Research

My research vision is to equip robots with certifiably optimal and safe behavior, enabling their seamless integration into complex and dynamic environments shared with humans.

My research focus to date has been on the aspect of safe spatial perception, which I believe is the fundamental enabler for all complex tasks that robots need to solve. An important aspect of safety in spatial perception is being able to certify the quality of solutions to non-convex optimization problems, which we have addressed in our latest stream work works on global optimality for state estimation. Another important aspect is safe operation in the event of sensor degradation, to which I have contributed during my PhD using unconventional, non-visual measurement modalities for spatial perception, such as Bluetooth, WiFi, Ultra-Wideband (UWB) and sound, thus increasing the resilience of robots to the failure of one or more sensing modalities.

More broadly speaking, I am interested in applied mathematics and formal guarantees for robotics, as a necessary complement to highly performing, but often non-transparent, learned methods.


Current research

Certifiable perception

Common solvers used in robotics, such as Gauss-Newton or Levenberg-Marquardt, provide first-order optimal solutions to localization problems. Because most optimization problems encountered in robotics are non-convex, these solutions may correspond to local optima, and may be far from the global optimum. In our current research we are exploring ways to ensure the quality of candidate solutions, exploiting concepts from Lagrangian duality theory. In particular, we are interested in non-linear measurement models such as distances or angles, which arise for instance when doing localization from ultra-wideband signals, sound, or Bluetooth signals, to name a few. An accessible introduction to this topic is given in our arXiv paper on robust line fitting, and our first publication on certified range-only localization can be found here.


Past research

Acoustic echolocation for small robots

We have investigated ways to use audio signals for localization and mapping on small robots, getting rid of the commonly placed requirement for high-quality measurement microphones and powerful speakers, and replacing it with more commonly available MEMS microphones and little alarm-like buzzers. Our research shows that walls can be reliably detected and avoided, based on sound only, on small robots such as the Crazyflie drone, a developer-friendly nano drone, and the e-puck2 education robot. For this purpose, we have built a custom extension deck with microphones and a buzzer for the Crazyflie drone, thus emulating a “bat drone”. More details are available in our paper (also available on arXiv), published in RA-L 2022 and presented at IROS 2022 in Kyoto, and in our blogpost on the Crazyflie website.


Indoor localization

We have created a smartphone-compatible indoor localization solution based on Bluetooth signal strength, WiFi round-trip-time, inertial measurement unit signals, and occasional camera images. This project was a collaboration with the School of Engineering and Architecture of Fribourg and Vidinoti, a company providing Augmented Reality solutions. Our method, presented at IPIN2019, does not require prior calibration or fingerprinting, while maintaining meter-level accuracy.


Computer Vision

Since my Master’s thesis at the Autonomous Systems Lab, I have been interested in computer vision, in particular in 3D reconstruction. I had the chance to work on this topic again during an internship at Disney Research in Los Angeles, which resulted in this paper and a U.S. patent. Besides that, I had three projects with my colleagues from IVRL: a project on image dehazing, a tutorial paper on Fourier deconvolution, and a project on a novel activation loss for convolutional neural networks.
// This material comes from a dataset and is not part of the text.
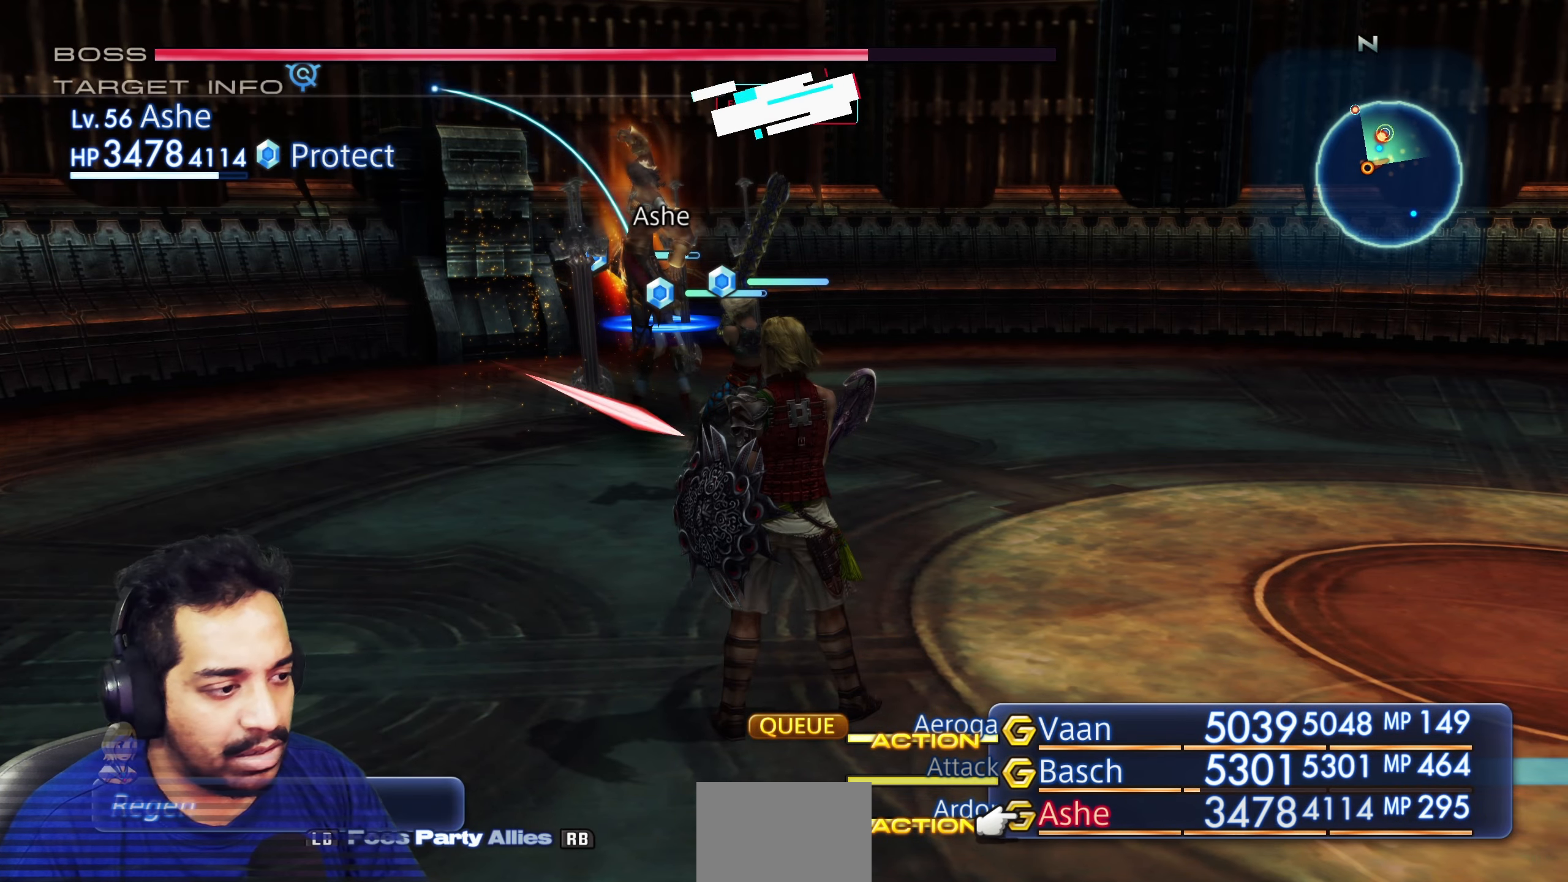
{"dt_ms": 500, "buttons": [], "left_stick": "center", "right_stick": "center", "events": [[233, "DPAD_UP", "down"], [367, "DPAD_UP", "up"]]}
Coordinate Difference Matrices

We have conducted a group project over several years on vector geometry problems. We coined the term Coordinate Difference Matrices, mathematical objects closely related to Euclidean Distance Matrices, which exhibit some interesting mathematical properties. These properties can be exploited in various active research domains, such as the molecular conformation problem, multi-modal localization and microphone array calibration.